Problem to solve> Condense the paragraph of the romance-novel essay beginning "There is no denying" into a short bulleted list that keeps its main facts.

Reading passage: Begin

My Middle-Aged Romance Conundrum

There is no denying the popularity of romance novels. They have, in fact, over the last few years, increased in popularity and near the end of 2022 had reached nearly $1.5 billion dollars in sales in just one calendar year. The primary readers of romance, of course, are women. There are lots of theories as to why this genre is growing, much of it centered around a strong millennial and Gen-Z reader population and an expanding menagerie of modern storylines that embrace female sexuality, body positivity, and a greater representation of all different kinds of women.

 

But as a 47-year-old Gen-Xer, I find myself struggling to find the the storylines and representation of a modern middle-aged woman that isn’t one of three things: a dissatisfied soon-to-be divorcee hoping to find love again (usually with someone from her past), an unhappy empty nester who feels invisible to her spouse and the world around her, or the sex-crazed hormone plagued cougar/MILF stereotype of a woman struggling to hold onto the last vestiges of her youth by bedding a much younger man.

 

This is likely the main reason the book in this month’s box, Half Way to You by Jennifer Gold, appealed to me so much. It is absolutely a romance, but not the typical HEA. The main character refuses to sacrifice the things she’s built, the things that make her happy, for a relationship. She loves him, there’s no question of that, and there’s all kinds of firework inspiring passion, but what made me care about the main character is that she loved herself more. What she wanted for herself, her own self-driven happiness mattered more.

 

You Must Not Be a True Fan

 

A true romantic would probably tell me that sounds selfish. I mean, what is love if not the willingness to sacrifice all, give all, for the one you love?

 

And therein lies the rub, the conundrum of romance for me. So many of the romance books I’ve read want to continue a narrative I’ve been working to release…that there is some kind of nobility and beauty in suffering and sacrificing yourself for someone else.

 

In the spirit of transparency, a lot of my recent reading choices, and subsequent pondering of this genre, have been inspired by one of those bumps in the road that I’ve been told is normal for a couple who has been married for as long as my husband and I have been. Top that off with the deep trauma healing work I’ve been doing, and I will be the first to admit that romance often feels like a mixed bag offering both the promise of the connection I crave but also often feeling forbidden or something I can only have if I give enough of myself that my partner deems me worthy.

Reading passage: End
Listed entries: Begin

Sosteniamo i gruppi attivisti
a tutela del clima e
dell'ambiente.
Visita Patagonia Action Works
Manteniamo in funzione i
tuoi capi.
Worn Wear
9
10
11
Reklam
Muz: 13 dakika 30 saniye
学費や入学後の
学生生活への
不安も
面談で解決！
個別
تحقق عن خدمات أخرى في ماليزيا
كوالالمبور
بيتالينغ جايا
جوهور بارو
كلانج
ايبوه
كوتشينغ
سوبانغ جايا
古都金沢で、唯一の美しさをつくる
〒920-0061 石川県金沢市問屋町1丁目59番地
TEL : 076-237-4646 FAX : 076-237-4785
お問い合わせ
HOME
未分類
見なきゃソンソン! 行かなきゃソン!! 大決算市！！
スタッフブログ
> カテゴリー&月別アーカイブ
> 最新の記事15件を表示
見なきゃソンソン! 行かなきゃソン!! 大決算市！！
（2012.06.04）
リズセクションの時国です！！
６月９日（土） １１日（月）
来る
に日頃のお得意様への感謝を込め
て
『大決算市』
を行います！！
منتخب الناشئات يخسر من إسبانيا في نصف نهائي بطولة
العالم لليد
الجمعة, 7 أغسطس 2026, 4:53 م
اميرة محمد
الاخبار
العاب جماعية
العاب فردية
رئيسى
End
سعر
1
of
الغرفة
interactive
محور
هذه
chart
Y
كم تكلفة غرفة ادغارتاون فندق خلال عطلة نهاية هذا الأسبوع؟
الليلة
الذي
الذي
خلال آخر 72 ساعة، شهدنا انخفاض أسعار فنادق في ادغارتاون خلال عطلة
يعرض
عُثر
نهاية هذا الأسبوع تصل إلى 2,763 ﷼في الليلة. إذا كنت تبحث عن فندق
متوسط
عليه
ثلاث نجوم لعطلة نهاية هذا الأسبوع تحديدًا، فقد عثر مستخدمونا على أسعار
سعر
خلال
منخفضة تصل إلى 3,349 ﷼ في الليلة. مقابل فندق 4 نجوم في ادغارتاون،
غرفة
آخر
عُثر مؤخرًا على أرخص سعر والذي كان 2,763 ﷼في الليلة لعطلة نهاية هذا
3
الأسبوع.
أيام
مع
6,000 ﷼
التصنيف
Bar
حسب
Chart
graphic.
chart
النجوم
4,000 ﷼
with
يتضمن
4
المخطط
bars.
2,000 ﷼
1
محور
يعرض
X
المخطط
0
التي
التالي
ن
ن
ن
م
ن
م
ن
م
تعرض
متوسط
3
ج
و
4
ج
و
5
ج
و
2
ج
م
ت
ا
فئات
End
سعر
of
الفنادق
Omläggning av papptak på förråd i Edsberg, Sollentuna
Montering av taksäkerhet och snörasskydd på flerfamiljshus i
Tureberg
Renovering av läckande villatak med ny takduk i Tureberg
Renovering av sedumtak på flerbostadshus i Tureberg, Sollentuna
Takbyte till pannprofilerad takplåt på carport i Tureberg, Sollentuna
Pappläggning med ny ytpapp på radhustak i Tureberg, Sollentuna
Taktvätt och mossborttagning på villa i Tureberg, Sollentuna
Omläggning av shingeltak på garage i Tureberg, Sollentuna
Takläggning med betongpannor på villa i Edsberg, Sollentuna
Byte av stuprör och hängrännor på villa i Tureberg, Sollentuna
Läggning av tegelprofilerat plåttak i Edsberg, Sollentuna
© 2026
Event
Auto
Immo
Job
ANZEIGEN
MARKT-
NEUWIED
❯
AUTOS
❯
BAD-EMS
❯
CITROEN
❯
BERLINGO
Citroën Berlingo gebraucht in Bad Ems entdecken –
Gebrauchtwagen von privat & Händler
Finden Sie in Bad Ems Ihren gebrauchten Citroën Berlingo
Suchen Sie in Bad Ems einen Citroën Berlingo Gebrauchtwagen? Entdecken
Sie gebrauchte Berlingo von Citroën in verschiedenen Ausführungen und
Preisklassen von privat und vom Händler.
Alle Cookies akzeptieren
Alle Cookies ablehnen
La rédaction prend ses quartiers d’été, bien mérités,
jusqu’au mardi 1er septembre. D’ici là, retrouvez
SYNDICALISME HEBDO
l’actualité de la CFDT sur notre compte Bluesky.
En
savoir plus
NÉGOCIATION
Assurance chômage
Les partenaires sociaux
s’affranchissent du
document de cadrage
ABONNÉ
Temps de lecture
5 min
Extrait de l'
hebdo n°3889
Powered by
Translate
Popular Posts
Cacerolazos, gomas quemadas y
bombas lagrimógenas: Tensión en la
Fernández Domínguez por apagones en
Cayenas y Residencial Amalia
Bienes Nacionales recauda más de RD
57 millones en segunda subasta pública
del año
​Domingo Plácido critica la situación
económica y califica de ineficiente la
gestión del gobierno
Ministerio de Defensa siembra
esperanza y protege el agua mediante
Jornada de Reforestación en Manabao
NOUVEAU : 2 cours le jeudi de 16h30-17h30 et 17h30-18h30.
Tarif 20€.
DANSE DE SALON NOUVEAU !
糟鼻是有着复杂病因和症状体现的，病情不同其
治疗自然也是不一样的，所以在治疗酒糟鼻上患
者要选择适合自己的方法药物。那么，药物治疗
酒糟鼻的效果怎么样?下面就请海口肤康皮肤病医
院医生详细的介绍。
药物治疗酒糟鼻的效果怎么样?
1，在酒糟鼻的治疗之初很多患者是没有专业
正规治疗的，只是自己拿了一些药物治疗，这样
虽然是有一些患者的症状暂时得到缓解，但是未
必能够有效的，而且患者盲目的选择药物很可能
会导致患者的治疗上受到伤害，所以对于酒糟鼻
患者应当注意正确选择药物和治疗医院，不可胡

Listed entries: End

Output of the exercise>
- Romance novels are very popular, and their popularity has grown over the last few years.
- Near the end of 2022, sales reached nearly $1.5 billion in a single calendar year.
- Women are the primary readers.
- Many theories explain the growth. Most point to a strong millennial and Gen-Z readership and to a widening range of modern storylines that embrace female sexuality, body positivity, and greater representation of all kinds of women.